Depeche Mode and Peter Bjorn and John at the Hollywood Bowl
Band shines with a selection of crowd-pleasing favorties and new songs.
Depeche Mode played the first of its two nights at the Hollywood Bowl Sunday night, the British band's first ever performances at the iconic venue. The months leading up to the concert were plagued with show cancellations, due to frontman Dave Gahan's health problems, but Depeche Mode were in fine form, playing a set of crowd-pleasing favorites sprinkled with a few more recent songs, including some from this year's Sounds of the Universe.
First up were openers Peter Bjorn and John. Even though the Swedish trio's new album, Living Thing, is a little more electro in nature than the band's previous albums, Peter Bjorn and John seems like strange touring bedfellows for Depeche Mode. Peter Bjorn and John were swallowed up by the huge stage and the crowd, many of whom were still finding their seats, appeared uninterested. The band was also stuck playing in the daylight and the video screens displayed no images of the band's set—only the band's name was splashed up there—which made the band seem even smaller and farther away. The Swedes launched into their most recognizable song, "Young Folks." While on record the song is a duet with Victoria Bergsman (ex-Concretes, Taken By Trees), and has been played live before with other female vocalists filling in for Bergsman, vocalist Peter Morén performed the duet all by his lonesome. You would've thought that since the band was playing the legendary Hollywood Bowl that Peter Bjorn and John would've found a great local female singer to fill in on the song. In fact, they should've arranged for a singer to take on the duet for the entire tour with Depeche Mode. At least they kept the whistling. Despite these setbacks, Peter Bjorn and John played a spirited set.
Depeche Mode began its set with three songs from Sounds of the Universe, starting with album opener and highlight "In Chains." Depeche Mode has been known for its impressive visual shows and tonight the band didn't disappoint. For "In Chains" two human faces graced the video screens as we gradually watched them age. Simultaneously, another woman on the screen exercised.
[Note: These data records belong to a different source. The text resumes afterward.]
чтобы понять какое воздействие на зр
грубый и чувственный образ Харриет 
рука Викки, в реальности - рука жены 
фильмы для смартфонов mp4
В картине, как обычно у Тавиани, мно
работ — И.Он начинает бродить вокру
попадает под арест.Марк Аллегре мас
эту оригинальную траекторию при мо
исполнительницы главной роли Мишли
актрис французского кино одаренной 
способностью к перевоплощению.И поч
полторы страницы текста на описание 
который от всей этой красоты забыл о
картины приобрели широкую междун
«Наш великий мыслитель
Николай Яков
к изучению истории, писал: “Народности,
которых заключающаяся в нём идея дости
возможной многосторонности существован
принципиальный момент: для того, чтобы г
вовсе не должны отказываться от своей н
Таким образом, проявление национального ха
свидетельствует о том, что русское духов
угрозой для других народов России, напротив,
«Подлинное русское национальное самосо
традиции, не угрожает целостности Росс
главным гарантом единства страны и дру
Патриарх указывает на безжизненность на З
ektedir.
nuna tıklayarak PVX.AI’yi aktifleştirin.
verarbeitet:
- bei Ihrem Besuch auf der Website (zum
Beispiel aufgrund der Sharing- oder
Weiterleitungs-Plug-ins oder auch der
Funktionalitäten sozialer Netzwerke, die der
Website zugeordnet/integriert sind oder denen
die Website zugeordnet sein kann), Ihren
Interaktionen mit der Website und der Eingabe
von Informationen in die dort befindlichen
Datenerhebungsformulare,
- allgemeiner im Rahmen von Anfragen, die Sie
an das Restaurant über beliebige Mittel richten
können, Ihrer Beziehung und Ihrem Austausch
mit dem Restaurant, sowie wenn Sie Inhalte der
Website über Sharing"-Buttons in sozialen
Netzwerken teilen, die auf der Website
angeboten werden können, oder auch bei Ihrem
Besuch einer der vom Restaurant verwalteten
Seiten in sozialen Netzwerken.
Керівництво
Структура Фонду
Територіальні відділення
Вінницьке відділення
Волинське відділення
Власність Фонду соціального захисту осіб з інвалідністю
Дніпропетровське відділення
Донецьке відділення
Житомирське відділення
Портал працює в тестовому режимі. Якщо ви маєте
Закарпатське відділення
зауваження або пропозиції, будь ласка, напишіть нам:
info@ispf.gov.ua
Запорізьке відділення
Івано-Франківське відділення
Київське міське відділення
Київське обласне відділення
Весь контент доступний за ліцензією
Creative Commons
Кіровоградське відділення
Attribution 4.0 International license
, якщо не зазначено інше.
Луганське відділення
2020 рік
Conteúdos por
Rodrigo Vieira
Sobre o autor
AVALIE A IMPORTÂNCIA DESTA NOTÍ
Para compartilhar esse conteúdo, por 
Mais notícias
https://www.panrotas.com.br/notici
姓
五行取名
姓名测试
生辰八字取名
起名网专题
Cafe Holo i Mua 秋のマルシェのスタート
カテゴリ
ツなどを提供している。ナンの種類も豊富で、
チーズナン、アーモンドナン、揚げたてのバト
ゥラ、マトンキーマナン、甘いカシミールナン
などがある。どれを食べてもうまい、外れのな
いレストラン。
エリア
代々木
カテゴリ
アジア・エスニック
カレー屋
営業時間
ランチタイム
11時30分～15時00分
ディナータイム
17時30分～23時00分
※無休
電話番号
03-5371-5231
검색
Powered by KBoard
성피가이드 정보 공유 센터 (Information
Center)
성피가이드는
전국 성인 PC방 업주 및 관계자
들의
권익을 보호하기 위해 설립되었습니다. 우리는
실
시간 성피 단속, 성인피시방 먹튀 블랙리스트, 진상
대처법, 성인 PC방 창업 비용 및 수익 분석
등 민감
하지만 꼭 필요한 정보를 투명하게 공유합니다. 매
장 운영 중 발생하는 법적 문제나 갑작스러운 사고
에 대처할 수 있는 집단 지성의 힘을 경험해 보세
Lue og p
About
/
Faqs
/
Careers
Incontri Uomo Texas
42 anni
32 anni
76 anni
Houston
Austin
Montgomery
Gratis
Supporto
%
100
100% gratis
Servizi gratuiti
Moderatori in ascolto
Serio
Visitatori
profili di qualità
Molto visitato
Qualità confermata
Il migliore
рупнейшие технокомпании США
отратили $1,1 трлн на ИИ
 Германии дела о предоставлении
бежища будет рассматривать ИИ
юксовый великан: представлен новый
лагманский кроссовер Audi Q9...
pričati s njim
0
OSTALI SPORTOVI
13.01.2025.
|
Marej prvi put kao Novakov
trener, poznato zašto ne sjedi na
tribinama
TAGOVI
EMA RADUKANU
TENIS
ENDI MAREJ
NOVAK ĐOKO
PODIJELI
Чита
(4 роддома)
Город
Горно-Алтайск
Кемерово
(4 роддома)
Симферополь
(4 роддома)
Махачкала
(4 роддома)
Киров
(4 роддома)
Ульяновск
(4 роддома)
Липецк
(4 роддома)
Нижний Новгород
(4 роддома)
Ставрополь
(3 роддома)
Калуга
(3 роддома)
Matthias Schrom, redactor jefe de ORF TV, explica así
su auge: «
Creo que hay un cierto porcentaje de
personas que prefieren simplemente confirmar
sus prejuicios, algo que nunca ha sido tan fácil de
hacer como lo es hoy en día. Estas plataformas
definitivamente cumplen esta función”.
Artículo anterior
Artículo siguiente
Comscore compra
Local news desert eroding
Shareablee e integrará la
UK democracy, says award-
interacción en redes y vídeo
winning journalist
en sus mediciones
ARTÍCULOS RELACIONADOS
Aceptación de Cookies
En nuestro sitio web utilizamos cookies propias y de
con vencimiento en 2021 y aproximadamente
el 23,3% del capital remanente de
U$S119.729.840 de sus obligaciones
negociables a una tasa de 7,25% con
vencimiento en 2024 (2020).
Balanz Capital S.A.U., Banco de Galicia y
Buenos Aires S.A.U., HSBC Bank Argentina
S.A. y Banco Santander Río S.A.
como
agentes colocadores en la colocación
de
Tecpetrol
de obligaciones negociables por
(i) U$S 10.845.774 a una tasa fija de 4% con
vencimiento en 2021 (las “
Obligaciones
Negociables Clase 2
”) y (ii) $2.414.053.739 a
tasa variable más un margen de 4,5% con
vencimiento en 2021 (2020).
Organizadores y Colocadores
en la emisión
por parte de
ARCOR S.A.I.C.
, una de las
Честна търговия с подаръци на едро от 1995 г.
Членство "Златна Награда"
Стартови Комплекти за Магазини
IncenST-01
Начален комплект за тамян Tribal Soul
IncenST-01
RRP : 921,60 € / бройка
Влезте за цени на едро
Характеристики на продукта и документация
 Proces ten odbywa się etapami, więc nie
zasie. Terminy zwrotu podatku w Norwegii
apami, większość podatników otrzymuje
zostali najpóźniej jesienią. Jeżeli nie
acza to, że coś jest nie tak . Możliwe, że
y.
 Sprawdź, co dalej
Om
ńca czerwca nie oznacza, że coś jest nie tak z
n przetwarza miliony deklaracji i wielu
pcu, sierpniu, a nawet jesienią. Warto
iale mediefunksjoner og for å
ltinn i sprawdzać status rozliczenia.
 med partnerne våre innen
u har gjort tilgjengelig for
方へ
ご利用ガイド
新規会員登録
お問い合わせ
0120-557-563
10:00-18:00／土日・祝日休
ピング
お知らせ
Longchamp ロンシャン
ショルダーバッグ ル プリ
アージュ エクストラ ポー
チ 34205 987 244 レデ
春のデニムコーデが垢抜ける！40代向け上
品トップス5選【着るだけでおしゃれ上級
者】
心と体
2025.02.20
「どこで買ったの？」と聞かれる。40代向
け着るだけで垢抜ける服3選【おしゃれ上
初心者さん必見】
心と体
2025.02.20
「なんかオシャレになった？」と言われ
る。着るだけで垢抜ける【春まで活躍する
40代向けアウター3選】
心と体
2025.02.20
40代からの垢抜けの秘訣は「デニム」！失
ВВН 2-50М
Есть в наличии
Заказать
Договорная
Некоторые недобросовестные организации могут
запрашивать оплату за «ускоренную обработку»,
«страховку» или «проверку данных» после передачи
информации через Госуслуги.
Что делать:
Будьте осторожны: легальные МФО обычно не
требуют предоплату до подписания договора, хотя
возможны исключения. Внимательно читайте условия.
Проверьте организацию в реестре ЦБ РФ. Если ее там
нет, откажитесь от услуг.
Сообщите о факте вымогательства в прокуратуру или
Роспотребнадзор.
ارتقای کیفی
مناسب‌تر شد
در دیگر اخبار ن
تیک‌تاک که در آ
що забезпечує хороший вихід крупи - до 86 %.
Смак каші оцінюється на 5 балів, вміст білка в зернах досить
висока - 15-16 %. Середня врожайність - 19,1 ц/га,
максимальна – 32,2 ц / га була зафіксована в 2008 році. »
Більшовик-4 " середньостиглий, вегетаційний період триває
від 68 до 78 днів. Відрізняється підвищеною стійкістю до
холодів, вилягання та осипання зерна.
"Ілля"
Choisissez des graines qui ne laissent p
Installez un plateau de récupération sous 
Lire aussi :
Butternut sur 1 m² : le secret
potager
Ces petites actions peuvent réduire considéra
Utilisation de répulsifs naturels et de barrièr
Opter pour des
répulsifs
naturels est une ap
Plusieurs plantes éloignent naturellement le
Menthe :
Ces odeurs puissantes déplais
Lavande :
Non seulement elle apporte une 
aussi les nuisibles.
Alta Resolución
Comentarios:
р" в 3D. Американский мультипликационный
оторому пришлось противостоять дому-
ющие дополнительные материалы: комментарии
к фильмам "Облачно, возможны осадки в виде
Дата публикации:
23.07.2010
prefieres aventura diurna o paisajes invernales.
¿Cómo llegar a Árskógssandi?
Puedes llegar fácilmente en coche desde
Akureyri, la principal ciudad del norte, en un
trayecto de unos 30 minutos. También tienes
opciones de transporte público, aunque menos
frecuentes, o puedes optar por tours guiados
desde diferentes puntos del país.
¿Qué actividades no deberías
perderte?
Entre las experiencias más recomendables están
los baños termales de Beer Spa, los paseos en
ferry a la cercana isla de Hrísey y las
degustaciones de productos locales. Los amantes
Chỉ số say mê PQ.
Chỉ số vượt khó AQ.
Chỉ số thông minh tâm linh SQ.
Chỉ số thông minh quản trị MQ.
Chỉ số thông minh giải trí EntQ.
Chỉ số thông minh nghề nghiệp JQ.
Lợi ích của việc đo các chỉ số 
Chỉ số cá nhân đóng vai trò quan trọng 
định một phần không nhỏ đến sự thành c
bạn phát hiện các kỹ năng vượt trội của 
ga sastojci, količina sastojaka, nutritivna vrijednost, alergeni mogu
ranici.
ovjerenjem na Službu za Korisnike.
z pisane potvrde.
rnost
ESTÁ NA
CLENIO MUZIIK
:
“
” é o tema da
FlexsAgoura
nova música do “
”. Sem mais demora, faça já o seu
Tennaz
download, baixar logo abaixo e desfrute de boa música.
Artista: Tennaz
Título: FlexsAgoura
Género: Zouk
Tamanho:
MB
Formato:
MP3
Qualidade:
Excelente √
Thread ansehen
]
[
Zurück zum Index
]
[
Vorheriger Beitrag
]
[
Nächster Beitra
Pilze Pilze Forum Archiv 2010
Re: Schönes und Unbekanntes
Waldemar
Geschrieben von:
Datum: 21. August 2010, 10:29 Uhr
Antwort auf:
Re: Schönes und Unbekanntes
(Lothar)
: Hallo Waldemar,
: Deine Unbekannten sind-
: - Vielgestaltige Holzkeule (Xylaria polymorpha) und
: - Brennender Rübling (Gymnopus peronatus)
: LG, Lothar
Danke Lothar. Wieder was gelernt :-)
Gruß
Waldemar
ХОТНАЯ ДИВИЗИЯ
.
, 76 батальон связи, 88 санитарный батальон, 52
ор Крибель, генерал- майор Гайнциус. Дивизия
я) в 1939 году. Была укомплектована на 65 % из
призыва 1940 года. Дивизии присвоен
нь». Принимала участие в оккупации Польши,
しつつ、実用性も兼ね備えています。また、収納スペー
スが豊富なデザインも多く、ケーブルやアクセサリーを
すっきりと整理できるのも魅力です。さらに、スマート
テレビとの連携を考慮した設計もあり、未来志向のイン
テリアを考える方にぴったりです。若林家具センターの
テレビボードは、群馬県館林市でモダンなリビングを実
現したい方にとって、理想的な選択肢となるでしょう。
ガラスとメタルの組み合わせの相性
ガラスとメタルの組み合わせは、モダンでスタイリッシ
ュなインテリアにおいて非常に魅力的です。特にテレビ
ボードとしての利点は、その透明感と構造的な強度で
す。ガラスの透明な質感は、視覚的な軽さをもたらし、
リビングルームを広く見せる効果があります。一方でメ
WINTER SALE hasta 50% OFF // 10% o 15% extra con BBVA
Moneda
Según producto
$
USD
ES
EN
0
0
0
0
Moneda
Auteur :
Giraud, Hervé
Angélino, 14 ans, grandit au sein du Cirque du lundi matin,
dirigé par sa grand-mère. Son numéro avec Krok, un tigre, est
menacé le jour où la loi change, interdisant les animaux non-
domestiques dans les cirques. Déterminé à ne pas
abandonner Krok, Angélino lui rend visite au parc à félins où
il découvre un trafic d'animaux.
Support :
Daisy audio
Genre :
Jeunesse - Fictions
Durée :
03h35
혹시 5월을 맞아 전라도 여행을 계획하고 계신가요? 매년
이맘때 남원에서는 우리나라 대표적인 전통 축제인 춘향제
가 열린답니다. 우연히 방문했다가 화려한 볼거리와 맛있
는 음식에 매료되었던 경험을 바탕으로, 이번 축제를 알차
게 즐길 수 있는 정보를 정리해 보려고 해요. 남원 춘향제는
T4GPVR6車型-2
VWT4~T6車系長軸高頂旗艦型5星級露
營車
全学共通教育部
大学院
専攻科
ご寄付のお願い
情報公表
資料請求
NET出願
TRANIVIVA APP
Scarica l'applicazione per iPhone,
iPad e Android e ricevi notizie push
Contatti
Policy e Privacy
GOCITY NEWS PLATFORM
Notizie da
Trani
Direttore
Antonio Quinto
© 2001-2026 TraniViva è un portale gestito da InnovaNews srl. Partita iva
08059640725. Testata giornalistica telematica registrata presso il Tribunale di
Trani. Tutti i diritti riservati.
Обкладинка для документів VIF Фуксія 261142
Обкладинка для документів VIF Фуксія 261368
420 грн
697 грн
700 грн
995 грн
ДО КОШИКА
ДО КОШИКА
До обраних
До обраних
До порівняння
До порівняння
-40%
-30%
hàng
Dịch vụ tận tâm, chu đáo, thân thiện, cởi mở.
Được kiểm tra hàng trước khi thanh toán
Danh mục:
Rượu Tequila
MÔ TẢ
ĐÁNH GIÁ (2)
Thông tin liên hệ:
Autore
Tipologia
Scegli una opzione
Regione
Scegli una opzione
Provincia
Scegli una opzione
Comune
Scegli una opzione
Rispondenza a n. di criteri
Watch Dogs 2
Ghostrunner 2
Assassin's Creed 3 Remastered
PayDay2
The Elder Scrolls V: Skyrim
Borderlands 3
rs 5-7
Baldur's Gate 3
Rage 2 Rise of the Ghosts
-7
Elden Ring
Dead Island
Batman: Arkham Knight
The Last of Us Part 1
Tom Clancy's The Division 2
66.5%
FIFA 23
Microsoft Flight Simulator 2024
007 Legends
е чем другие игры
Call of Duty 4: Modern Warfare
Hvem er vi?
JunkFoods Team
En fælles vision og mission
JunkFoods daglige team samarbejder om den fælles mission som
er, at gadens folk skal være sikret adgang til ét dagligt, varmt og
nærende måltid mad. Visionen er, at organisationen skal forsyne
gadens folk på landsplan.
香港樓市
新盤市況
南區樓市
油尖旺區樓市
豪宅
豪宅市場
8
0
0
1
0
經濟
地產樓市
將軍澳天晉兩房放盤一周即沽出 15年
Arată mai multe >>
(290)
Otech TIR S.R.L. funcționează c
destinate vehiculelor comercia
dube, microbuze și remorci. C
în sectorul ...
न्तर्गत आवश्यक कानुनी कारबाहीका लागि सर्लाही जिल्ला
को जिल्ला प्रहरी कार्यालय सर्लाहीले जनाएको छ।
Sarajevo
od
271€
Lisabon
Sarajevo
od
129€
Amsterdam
Next up was Sound of the Universe's single "Wrong," whose music video is essential viewing, but in concert a live black and white feed of the band performing was on the screens.
It didn't take long for Depeche Mode to delve into its rich back catalogue and by song four the band was playing "Walking in My Shoes," in which Gahan asked the audience to sing the chorus. Gahan—who was shirtless save for an open vest—didn't say much to the audience, beyond several thank-yous and shout-outs to Los Angeles and his bandmates. But he was quite fond of spinning around the stage a lot. During Playing the Angel's "Precious" a typewriter appeared on the video screens and we watched as it typed out a poem about God and religion.
Gahan took a break, leaving Martin Gore—who was a clad in a shiny, silver, disco-like outfit—to sing lead vocals on two songs: Sounds of the Universe's "Jezebel" and Ultra's "Home." Gore passionately laid into the latter, his vocals the equal of Gahan's. During "Enjoy the Silence" the video screens flashed up images of the band in space suits and then the main set ended with "Never Let Me Down Again."
The first encore began with Martin Gore performing Some Great Reward's "Somebody," backed only by a keyboard. Gahan then took the stage again, saying, "Thank-you Martin. How awesome was that?" Next the band launched into "Stripped," followed by "Strangelove," which was backed by a video image of one woman sucking another woman's toe.
For the second encore Gahan took the stage and strangely said, "They hate me. They're happy without me." It was unclear who "they" were. As the band played "Personal Jesus" the large white lit up crucifix that always sits glowing on a mountain behind the Hollywood Bowl could be viewed, almost as if you could reach out and touch it. Depeche Mode closed its set with Violator's "Waiting for the Night," which Gahan and Gore sang together.
There was some hope of a third encore, as it took awhile for the lights to come up, but alas it was not to be. Depeche Mode performed a no-nonsense, incredibly professional set—and that's meant as a compliment. Few bands formed in the early '80s (1980 in Depeche Mode's case) still sound this good (if they are even still playing together at all). Few are also still making relevant music—Sounds of the Universe has enough vital tracks to make the album well worth the listen. Depeche Mode was full of vigor that August night and it's doubtful that many fans left unsatisfied or disappointed.